In the second study [54], the same group evaluated the cost-effectiveness of early PCa detection with PHI associated with a PSA test compared with the PSA test alone from a United States of America societal perspective. Over 25 annual screening cycles, the strategy of PSA plus PHI was estimated to save $1,199 or $443 with an expected gain of 0.08 or 0.03 quality-adjusted life years per person for PSA thresholds of ≥2 and ≥4 ng/mL, respectively. Because the strategy of PSA plus PHI is expected to increase the number of true-positive tests while reducing false-positives in men aged 50 to 75 years, the authors suggested that the increased total costs of the laboratory assay (PSA+fPSA+p2PSA) could be offset by reducing unnecessary prostate biopsies.
DISCUSSION
This review has summarized current knowledge about the early diagnosis of PCa with p2PSA, %p2PSA, and PHI and has presented indications that %p2PSA and PHI may discriminate men with or without PCa with higher accuracy than the reference standard tests. Furthermore, the results of observational prospective international studies support the association between these new biomarkers and cancer aggressiveness [35,37]. Several authors have shown that PHI correlates with the GS and might result in the avoidance of unnecessary biopsies without missing significant PCa [31,34,35,37]. PHI was also shown to be a useful clinical marker in patients with a positive family history of PCa [36]. Thus, the results reported above suggest that the new diagnostic tests may be particularly useful in patients with a tPSA range of 2/4 to 10 ng/ml. Furthermore, a strong correlation between %p2PSA and PHI and the pathological characteristics in whole gland samples was found after RP. Finally, we also reported the results of studies comparing p2PSA and derivatives with other available biomarkers, in particular PCA3. These studies showed a slightly higher accuracy for PHI than for PCA3 but an improvement in accuracy with their combination. Moreover, it is notable that other biomarkers (TMPRSS2:ERG, 4Ks, miRNAs, circulating tumor cells) are emerging and these will need to be taken into account in future studies. To our knowledge, only one study recently compared TMPRSS2: ERG to p2PSA [52], and this study was reported in this review.

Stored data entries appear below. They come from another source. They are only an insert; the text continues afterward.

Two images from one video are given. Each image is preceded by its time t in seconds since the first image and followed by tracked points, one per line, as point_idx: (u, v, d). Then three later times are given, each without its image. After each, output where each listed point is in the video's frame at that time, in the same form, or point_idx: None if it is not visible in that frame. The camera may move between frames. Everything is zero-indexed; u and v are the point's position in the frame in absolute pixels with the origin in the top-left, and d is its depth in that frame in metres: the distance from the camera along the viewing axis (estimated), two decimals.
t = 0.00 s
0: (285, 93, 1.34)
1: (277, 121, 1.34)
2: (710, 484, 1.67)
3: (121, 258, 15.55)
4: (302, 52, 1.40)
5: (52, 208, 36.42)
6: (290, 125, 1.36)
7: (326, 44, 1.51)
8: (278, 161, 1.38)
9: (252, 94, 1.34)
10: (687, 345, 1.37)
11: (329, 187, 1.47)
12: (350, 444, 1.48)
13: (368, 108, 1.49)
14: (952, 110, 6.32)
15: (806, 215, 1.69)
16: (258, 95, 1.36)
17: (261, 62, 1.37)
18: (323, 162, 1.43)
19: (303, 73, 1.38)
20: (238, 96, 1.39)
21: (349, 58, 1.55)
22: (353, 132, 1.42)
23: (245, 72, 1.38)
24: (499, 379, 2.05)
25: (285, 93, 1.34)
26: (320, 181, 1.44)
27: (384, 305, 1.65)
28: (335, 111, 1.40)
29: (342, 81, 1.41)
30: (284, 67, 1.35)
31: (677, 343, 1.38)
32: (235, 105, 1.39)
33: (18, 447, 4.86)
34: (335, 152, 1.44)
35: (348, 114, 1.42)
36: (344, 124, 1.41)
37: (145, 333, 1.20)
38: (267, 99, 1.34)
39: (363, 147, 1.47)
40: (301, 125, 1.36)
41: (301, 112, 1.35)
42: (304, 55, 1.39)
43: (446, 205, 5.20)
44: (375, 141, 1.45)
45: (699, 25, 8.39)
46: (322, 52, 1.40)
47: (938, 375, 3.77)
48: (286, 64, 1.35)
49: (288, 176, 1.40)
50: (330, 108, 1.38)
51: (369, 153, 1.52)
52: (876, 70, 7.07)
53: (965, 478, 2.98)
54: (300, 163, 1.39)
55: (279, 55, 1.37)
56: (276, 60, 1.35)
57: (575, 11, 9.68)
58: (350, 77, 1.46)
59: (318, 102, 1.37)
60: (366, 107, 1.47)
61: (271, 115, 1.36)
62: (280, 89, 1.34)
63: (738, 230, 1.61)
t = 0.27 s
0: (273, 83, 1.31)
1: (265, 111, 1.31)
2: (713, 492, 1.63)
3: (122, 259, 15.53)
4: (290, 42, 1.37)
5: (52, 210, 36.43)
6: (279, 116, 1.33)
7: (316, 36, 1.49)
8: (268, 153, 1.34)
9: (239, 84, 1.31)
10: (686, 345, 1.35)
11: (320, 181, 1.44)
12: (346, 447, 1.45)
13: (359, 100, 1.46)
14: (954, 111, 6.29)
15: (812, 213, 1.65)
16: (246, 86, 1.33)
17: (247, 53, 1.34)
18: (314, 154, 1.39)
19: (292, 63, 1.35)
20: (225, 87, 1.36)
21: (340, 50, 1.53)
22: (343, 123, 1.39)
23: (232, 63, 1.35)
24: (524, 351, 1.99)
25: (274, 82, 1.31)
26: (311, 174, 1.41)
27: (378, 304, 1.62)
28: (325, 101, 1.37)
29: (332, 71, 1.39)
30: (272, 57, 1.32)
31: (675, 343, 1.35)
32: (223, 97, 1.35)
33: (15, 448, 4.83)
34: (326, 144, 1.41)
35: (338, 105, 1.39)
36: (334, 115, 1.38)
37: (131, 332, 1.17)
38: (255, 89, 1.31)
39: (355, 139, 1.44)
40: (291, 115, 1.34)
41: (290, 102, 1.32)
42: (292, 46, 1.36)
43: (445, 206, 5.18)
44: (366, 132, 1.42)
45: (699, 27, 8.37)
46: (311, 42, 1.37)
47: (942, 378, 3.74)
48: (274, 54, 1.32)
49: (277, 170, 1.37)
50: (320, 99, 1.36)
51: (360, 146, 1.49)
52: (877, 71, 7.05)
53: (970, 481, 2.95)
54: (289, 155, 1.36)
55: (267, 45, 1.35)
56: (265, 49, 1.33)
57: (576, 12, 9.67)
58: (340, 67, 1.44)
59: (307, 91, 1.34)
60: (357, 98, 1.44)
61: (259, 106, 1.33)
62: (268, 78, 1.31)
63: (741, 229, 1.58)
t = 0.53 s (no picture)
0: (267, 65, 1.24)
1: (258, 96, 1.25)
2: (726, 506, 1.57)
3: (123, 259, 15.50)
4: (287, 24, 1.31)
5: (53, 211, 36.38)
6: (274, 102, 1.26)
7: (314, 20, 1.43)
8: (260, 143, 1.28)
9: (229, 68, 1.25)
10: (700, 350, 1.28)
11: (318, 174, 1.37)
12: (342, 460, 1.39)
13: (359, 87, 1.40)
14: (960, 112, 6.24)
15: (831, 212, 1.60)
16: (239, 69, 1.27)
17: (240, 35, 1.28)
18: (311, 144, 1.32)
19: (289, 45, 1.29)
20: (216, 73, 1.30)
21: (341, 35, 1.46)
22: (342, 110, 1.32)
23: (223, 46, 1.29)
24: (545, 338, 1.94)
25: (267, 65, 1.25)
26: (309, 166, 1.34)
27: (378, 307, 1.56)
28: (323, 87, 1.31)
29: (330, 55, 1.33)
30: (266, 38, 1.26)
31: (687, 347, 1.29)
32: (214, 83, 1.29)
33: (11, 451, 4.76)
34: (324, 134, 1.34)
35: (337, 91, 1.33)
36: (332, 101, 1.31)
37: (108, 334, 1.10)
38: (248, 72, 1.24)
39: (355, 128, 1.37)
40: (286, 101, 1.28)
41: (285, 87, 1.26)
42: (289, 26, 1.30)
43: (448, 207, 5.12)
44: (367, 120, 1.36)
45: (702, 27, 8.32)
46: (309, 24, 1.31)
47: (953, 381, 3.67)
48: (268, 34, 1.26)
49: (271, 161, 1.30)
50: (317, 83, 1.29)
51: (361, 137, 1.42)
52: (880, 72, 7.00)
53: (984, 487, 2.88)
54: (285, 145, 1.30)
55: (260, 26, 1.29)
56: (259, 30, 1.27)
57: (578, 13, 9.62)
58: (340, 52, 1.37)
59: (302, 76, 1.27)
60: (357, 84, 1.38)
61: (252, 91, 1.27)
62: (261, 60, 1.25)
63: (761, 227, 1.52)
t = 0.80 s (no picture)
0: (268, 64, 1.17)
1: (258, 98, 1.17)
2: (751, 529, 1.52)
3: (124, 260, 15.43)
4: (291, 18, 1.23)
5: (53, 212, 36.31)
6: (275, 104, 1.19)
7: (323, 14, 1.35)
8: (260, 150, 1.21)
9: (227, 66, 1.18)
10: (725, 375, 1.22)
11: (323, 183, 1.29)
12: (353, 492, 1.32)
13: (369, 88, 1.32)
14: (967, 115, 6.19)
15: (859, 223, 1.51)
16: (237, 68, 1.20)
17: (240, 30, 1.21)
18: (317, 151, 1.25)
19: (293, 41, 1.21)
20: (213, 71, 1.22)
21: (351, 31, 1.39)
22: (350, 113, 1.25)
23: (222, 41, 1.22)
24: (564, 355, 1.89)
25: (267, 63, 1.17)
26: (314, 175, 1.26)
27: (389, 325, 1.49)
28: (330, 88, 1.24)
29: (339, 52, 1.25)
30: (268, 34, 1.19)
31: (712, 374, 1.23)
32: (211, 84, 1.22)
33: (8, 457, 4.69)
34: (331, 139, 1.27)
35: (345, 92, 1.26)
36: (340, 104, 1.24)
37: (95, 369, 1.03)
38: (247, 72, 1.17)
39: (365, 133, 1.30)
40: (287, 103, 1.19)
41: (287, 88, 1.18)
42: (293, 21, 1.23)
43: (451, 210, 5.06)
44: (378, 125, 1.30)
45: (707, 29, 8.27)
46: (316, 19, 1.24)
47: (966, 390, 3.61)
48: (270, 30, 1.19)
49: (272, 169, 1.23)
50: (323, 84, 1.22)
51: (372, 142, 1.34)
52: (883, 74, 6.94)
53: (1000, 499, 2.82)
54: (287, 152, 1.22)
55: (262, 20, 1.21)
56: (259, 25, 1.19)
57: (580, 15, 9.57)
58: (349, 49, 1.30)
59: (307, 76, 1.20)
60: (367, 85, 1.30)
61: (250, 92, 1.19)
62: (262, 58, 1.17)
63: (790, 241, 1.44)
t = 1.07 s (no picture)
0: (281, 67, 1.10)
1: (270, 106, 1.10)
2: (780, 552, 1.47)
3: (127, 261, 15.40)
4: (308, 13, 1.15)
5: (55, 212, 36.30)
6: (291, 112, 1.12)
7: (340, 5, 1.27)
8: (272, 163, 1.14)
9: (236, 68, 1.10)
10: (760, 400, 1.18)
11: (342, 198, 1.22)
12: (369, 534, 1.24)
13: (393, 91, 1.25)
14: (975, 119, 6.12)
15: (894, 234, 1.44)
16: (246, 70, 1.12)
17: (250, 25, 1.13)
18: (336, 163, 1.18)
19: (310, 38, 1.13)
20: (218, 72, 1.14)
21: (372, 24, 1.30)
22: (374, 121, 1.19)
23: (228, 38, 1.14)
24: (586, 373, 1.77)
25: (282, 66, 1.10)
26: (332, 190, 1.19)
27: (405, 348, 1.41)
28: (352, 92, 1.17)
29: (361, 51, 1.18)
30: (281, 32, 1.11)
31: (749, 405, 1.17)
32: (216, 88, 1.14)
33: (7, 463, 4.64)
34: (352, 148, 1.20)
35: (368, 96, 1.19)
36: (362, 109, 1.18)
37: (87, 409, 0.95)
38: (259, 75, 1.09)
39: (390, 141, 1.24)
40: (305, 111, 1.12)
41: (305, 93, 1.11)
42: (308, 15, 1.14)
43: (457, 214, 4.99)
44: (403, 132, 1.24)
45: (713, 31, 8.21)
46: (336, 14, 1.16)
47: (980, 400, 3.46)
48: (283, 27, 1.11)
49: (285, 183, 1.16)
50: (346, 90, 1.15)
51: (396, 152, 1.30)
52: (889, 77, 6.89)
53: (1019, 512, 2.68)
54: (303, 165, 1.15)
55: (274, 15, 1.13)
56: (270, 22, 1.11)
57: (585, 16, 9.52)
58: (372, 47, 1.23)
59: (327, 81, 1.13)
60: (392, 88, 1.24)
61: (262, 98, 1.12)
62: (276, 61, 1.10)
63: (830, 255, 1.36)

The present systematic review had a number of limitations that must be taken into account. Most of the studies were retrospective and different biopsy protocols were used. Even though the gold standard for biopsy was used, some groups limited the number of biopsy cores to 12, whereas others extended the core number to 18 to 24, possibly causing significant heterogeneity. Further heterogeneity was found regarding study design (retrospective, prospective, screening), race (most of the studies included Caucasian men), and preanalytic and analytic phases. Another limitation was the potential duplication of results in related publications that could bias the conclusions. In fact, there may have been some overlap between subsequent studies, but being that this article was not a meta-analysis, we decided to include all the studies because of their different aims. Finally, the issue of costs remains unsolved.
CONCLUSIONS
p2PSA and PHI are more accurate than the currently used tests (PSA and derivatives) in predicting the presence of PCa at biopsy. Their implementation in clinical practice has the potential to significantly increase physicians' ability to detect PCa and avoid unnecessary biopsies. Further work is needed to confirm and generalize these conclusions to wider populations.
Footnotes
The authors have nothing to disclose.